Konfigurasi perolehan suara pada Pemilu Serentak 2019 telah menentukan komposisi anggota legislatif. Dari konfigurasi tersebut kemudian melahirkan hasil rekrutmen politik, yakni legislator. Yang menduduki kursi terhormat sebagai wakil rakyat.
Dalam perspektif politik, legislator sebenarnya tak lebih sebagai masyarakat biasa. Hanya, lantaran terlibat aktif dalam proses kegiatan politik, dia pun mendapat kedudukan sebagai elite politik.
Dalam konteks ini, saya mengamini apa yang dibeberkan Czudnowski. Di mana, ada tujuh variabel penting yang menentukan terpilihnya seseorang menjadi elite politik.
Pertama, social background. Ini terkait dengan status sosial dan ekonomi. Misalnya, seorang elite politik yang dari kalangan terpandang. Ia kemudian mendapat kesempatan besar menduduki kekuasaan.
Kedua, political socialization. Di mana ia memiliki kemampuan bersosialisasi untuk mempengaruhi persepsi masyarakat. Itu biasanya dilakukan dengan melempar isu-isu yang menyentuh kepentingan masyarakat.

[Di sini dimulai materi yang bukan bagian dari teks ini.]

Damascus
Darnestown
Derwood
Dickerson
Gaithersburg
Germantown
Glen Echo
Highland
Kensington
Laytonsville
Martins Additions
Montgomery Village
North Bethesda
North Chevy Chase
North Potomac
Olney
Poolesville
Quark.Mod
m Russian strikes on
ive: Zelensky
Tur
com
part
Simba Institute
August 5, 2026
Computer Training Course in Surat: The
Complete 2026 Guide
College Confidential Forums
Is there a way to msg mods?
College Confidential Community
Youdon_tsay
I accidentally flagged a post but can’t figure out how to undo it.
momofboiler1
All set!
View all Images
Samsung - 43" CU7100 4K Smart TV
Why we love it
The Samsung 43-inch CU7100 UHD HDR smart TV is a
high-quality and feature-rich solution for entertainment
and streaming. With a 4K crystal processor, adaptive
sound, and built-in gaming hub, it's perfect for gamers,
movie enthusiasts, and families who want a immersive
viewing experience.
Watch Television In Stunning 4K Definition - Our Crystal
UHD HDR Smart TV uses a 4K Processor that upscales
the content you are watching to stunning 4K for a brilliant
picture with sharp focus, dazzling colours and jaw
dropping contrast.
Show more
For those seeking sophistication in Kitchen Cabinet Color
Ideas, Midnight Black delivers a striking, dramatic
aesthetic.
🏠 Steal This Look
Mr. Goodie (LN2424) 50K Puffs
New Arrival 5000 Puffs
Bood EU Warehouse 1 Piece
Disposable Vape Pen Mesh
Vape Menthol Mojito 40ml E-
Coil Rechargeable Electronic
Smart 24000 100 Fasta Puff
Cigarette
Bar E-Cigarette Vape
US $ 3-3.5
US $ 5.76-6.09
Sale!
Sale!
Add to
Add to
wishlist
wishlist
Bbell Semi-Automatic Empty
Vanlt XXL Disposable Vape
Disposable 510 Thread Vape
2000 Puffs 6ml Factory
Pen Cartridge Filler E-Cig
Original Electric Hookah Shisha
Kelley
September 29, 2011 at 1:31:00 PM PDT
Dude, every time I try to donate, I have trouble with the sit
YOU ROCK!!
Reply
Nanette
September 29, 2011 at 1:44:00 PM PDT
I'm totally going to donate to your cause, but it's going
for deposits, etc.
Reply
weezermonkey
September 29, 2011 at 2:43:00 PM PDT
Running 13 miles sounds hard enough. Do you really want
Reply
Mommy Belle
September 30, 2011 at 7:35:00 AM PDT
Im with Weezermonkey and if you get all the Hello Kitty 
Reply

Ketiga, initial political activity. Faktor pengalaman elite politik yang kenyang ikut organisasi-organisasi politik. Pengalaman itu bisa mendorong kedewasaan dalam berpolitik.
Keempat, apprenticeship. Istilah sederhananya magang. Tak sedikit elite politik sebelum kariernya menanjak menimba ilmu dari seniornya. Ini juga yang mengakibatkan banyak elite yang tidak bisa lepas dari bayang-bayang pendahulunya.
Kelima, occupational variables. Faktor ini terkait dengan kemauan elite menambah wawasan dan pengalaman kerja. Faktor ini kerap diabaikan, sehingga banyak kita saksikan seorang elite sering gagap menyikapi tuntutan masyarakat karena kapasitas intelektualnya.
Keenam, motivations. Ada dua asumsi yang bisa dirujuk dari faktor ini, yakni harapan dan orientasi mencapai tujuan. Dalam pratiknya, tidaklah mudah menyatukan dua kepentingan tersebut. Sehingga jangan heran bila ada elite yang memanipulasi tujuan pribadi (personal needs) menjadi kepentingan masyarakat.
Ketujuh, selection. Ada dua mekanisme rekrutmen politik. Yakni dilakukan secara terbuka yang bisa melihat track record elite yang ikut rekrutmen politik. Dan rekrutmen tertutup yang lebih banyak ditentukan oleh petinggi partai. Â
Yang menjadi kenyataan sekarang, sangat kecil masyarakat yang paham siapa sosok-sosok yang bakal menduduki jajaran legislatif. Baik di pusat, provinsi, maupun kabupaten/kota.